On the other side of the coin, there are two Fed Heads that will speak today… And you can always count on Fed Heads like Messrs Hoenig, and Plosser to tell us what’s on their respective minds! Hoenig and Plosser are known as hawks… and I bet if you were a fly on the CABAL’s (Fed’s) meeting room walls, you would have heard them blast Big Ben Bernanke about QE2… And keeping interest rates near zero… And buying bonds through the back door… But to save face, and look like the CABAL is in it together, we don’t hear any of that… But, that’s just two dissenters… They need to have more Fed Heads to follow them down the anti-Bernanke road…
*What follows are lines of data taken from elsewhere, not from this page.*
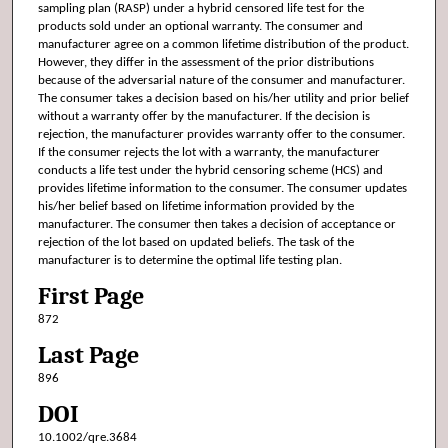
sampling plan (RASP) under a hybrid censored life test for the
products sold under an optional warranty. The consumer and
manufacturer agree on a common lifetime distribution of the product.
However, they differ in the assessment of the prior distributions
because of the adversarial nature of the consumer and manufacturer.
The consumer takes a decision based on his/her utility and prior belief
without a warranty offer by the manufacturer. If the decision is
rejection, the manufacturer provides warranty offer to the consumer.
If the consumer rejects the lot with a warranty, the manufacturer
conducts a life test under the hybrid censoring scheme (HCS) and
provides lifetime information to the consumer. The consumer updates
his/her belief based on lifetime information provided by the
manufacturer. The consumer then takes a decision of acceptance or
rejection of the lot based on updated beliefs. The task of the
manufacturer is to determine the optimal life testing plan.
First Page
872
Last Page
896
DOI
10.1002/qre.3684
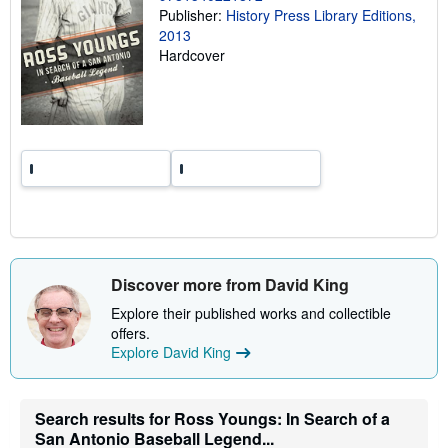
Publisher:
History Press Library Editions,
g
r
2013
a
Hardcover
t
e
s
Discover more from David King
Explore their published works and collectible
offers.
Explore David King
Search results for Ross Youngs: In Search of a
San Antonio Baseball Legend...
The New Zealand dollar/kiwi (NZD), continues to lag most other rallying currencies, as the damage of their earthquake near Christchurch, gets evaluated… There were rumors overnight that the Reserve Bank of New Zealand (RBNZ) was going to cut their official cash rate in their attempt to ease the recovery… But, those rumors proved to be not true, at least for now… The kiwi’s are strong people, and they will bounce back from this… The good thing about the NZ economy is that it’s mostly agriculture, dairy, lumber and wool… None of those would be affected directly by the earthquake…
Did you see that Japan posted a Trade Deficit last month? WOW! Now that’s something that doesn’t happen every month… In fact, the last time it happened was in March of 2009… I can tell you right now, that the Japanese government won’t have any more months of deficits without attempting to get the Japanese yen weaker to help those export prices… I would think that that with the rising interest rate thoughts going around the markets, and Japan remaining at near zero, that the thought I had about the return of the carry trade would be enough to weaken the yen, without government intervention… But, we’ll have to wait-n-see, eh?
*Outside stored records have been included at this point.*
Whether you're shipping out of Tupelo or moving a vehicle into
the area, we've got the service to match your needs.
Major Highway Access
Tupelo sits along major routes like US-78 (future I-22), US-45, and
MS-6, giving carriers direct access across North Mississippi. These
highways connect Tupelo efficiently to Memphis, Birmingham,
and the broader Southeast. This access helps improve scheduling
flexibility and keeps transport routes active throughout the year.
Then there was this… From The Washington Post…
The daunting tower of national, state and local debt in the United States will reach a level this year unmatched just after World War II and already exceeds the size of the entire economy, according to government estimates. But any similarity between 1946 and now ends there. The US debt levels tumbled in the years after World War II, but today they are still climbing and even deep cuts in spending won’t completely change that for several years.
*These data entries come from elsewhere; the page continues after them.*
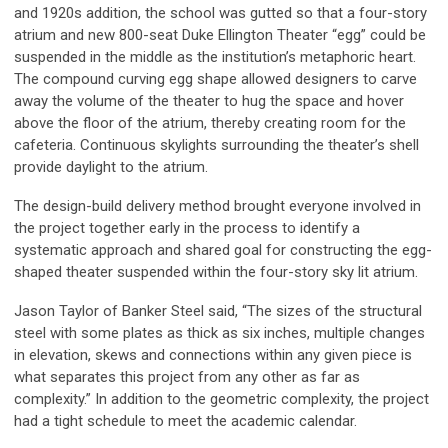
and 1920s addition, the school was gutted so that a four-story
atrium and new 800-seat Duke Ellington Theater “egg” could be
suspended in the middle as the institution’s metaphoric heart.
The compound curving egg shape allowed designers to carve
away the volume of the theater to hug the space and hover
above the floor of the atrium, thereby creating room for the
cafeteria. Continuous skylights surrounding the theater’s shell
provide daylight to the atrium.
The design-build delivery method brought everyone involved in
the project together early in the process to identify a
systematic approach and shared goal for constructing the egg-
shaped theater suspended within the four-story sky lit atrium.
Jason Taylor of Banker Steel said, “The sizes of the structural
steel with some plates as thick as six inches, multiple changes
in elevation, skews and connections within any given piece is
what separates this project from any other as far as
complexity.” In addition to the geometric complexity, the project
had a tight schedule to meet the academic calendar.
But today the US economy is in a polar opposite condition. The labor force is aging, US manufacturing often lags behind Asian and European rivals, households are in hock up to their eyeballs, and consumer appetite for goods is tepid. In addition, inflation is tame and government spending locked into entitlement programs and debt service that will be hard or impossible to alter.
Ken Rogoff, Harvard Economist added, “We’re not growing like we were after World War II, so the amount of debt you can bear and the trajectory are much worse.”
I know, I know, I’ve told you all this before so many times… But I thought you might like to hear it from a source other than me…
To recap… It was a Turnaround Tuesday yesterday, with the currencies and metals rebounding from their early morning sell off. The price of oil is hanging over us like the Sword of Damocles, and one forecaster has it going to and sustaining $120… If that happens, the nascent recoveries of the US and Europe will be squashed! Remember, Libya has oil, Egypt doesn’t… They just control the canal… Japan posted a trade deficit for the first time in 22 months. The US S&P/CaseShiller Home Price Index fell out of bed again, but consumer confidence hit a three-year high! What are those people thinking?